Although Williams’ career is unmatched regarding championships, her ascension to icon status wasn’t a smooth ride. In the past, media and tennis officials demonized, body-shamed and targeted her because she’s an unapologetic Black woman. Williams has been subjected to insurmountable bias because she refused to fold under the pressure of being the greatest athlete in the world in a predominantly white sport.
She eloquently penned words in Harper’s Bazaar that many Black women have felt at some point in their lives — present company included. Williams’ vulnerability was something unseen outside of Black spaces. Black women, especially, are expected to exude strength at all times.

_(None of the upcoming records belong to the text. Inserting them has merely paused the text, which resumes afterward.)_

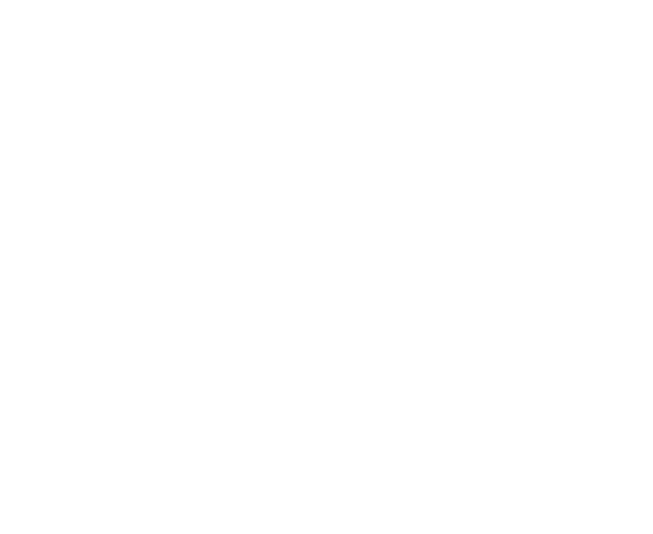
<source format=gbl>
G04 Layer: BottomLayer*
G04 EasyEDA Pro v1.7.27, 2022-09-03 12:31:21*
G04 Gerber Generator version 0.3*
G04 Scale: 100 percent, Rotated: No, Reflected: No*
G04 Dimensions in millimeters*
G04 Leading zeros omitted, absolute positions, 3 integers and 3 decimals*
%FSLAX33Y33*%
%MOMM*%
%ADD10C,0.00508*%
G75*


G04 Via Start*
G54D10*
G01X20826Y44625D03*
G01X27826Y44625D03*
G01X21826Y44625D03*
G01X22826Y44625D03*
G01X23826Y44625D03*
G01X24826Y44625D03*
G01X25826Y44625D03*
G01X26826Y44625D03*
G01X5826Y44625D03*
G01X6826Y44625D03*
G01X18826Y44625D03*
G01X19826Y44625D03*
G01X4826Y44625D03*
G01X7826Y44625D03*
G01X8826Y44625D03*
G01X9826Y44625D03*
G01X10826Y44625D03*
G01X12826Y44625D03*
G01X13826Y44625D03*
G01X11826Y44625D03*
G01X17826Y44625D03*
G01X14826Y44625D03*
G01X15826Y44625D03*
G01X16826Y44625D03*
G01X33300Y60897D03*
G01X33300Y61897D03*
G01X33300Y62897D03*
G01X33300Y63897D03*
G01X33300Y57897D03*
G01X33300Y49897D03*
G01X33300Y50897D03*
G01X33300Y51897D03*
G01X33300Y52897D03*
G01X33300Y53897D03*
G01X33300Y54897D03*
G01X33300Y55897D03*
G01X33300Y48897D03*
G01X33300Y47897D03*
G01X33300Y58897D03*
G01X33300Y56897D03*
G01X33300Y59897D03*
G01X33300Y64897D03*
G01X4699Y21809D03*
G01X5699Y21809D03*
G01X6699Y21809D03*
G01X7699Y21809D03*
G01X11699Y21809D03*
G01X12699Y21809D03*
G01X13699Y21809D03*
G01X14699Y21809D03*
G01X15699Y21809D03*
G01X8699Y21809D03*
G01X9699Y21809D03*
G01X10699Y21809D03*
G01X16699Y21809D03*
G01X17699Y21809D03*
G01X18699Y21809D03*
G01X24699Y21809D03*
G01X25699Y21809D03*
G01X26699Y21809D03*
G01X27699Y21809D03*
G01X19699Y21809D03*
G01X20699Y21809D03*
G01X21699Y21809D03*
G01X22699Y21809D03*
G01X23699Y21809D03*
G01X57403Y64897D03*
G01X57403Y62897D03*
G01X57403Y61897D03*
G01X57403Y63897D03*
G01X57403Y58897D03*
G01X57403Y60897D03*
G01X57403Y48897D03*
G01X57403Y56897D03*
G01X57403Y57897D03*
G01X57403Y55897D03*
G01X57403Y50897D03*
G01X57403Y49897D03*
G01X57403Y51897D03*
G01X57403Y54897D03*
G01X57403Y53897D03*
G01X57403Y52897D03*
G01X57403Y59897D03*
G01X57403Y47897D03*
G04 Via End*

M02*

</source>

“Ever since I was a little girl, I’ve felt a need to voice my opinion and be heard. Some may not like it, and to be honest, that’s their prerogative. I respect it. Growing up as the youngest of five girls, I learned that I had to fight for everything I wanted. And I won’t ever stop raising my voice against injustice.”
Williams, admittedly, blew up at one situation which marred the beauty of another. Many people heard about the $17,000 fine she paid for becoming angry when she felt she was mistreated at the US Open in 2018.
Her loss at the US Open to Osaka did not represent putting an old horse out to pasture but rather a passing of the torch to the next generation. Tennis isn’t a typical “Black sport,” but Black excellence commanded the game for almost two decades and still does today.
A meaningful and significant moment between Williams and Osaka was lost due to inequities in the tennis world. Unfortunately, Williams carried the burden of all those inequities on that fateful day. A day she replayed in her mind continuously. The injustices committed against Williams made her never want to pick up a tennis racket again. So much to the point, she needed therapy.
“I started seeing a therapist. I was searching for answers, and although I felt like I was making progress, I still wasn’t ready to pick up a racket,” Williams, 37, wrote in the letter. “Finally, I realized that there was only one way for me to move forward. It was time for me to apologize to the person WHO deserved it the most. I started to type, slowly at first, then faster as if the words were flowing out of me.”
She lamented over the chance to relive that moment again with Osaka with no drama. She wished for a do-over that would have allowed the G.O.A.T. of tennis to lovingly and gracefully escort the young, new champion to her throne while Osaka gave her the reverence she deserved.
Williams poured those emotions into a letter via Harper’s Bazaar that Osaka read. The young champion’s response brought the legend to tears.
In a world where Black women face obstacles over and over again, the ability to maintain grace under fire is paramount for us. On those rare occasions, when we lose our heads even if it’s justified, we must also hold ourselves accountable and make amends when we hurt others.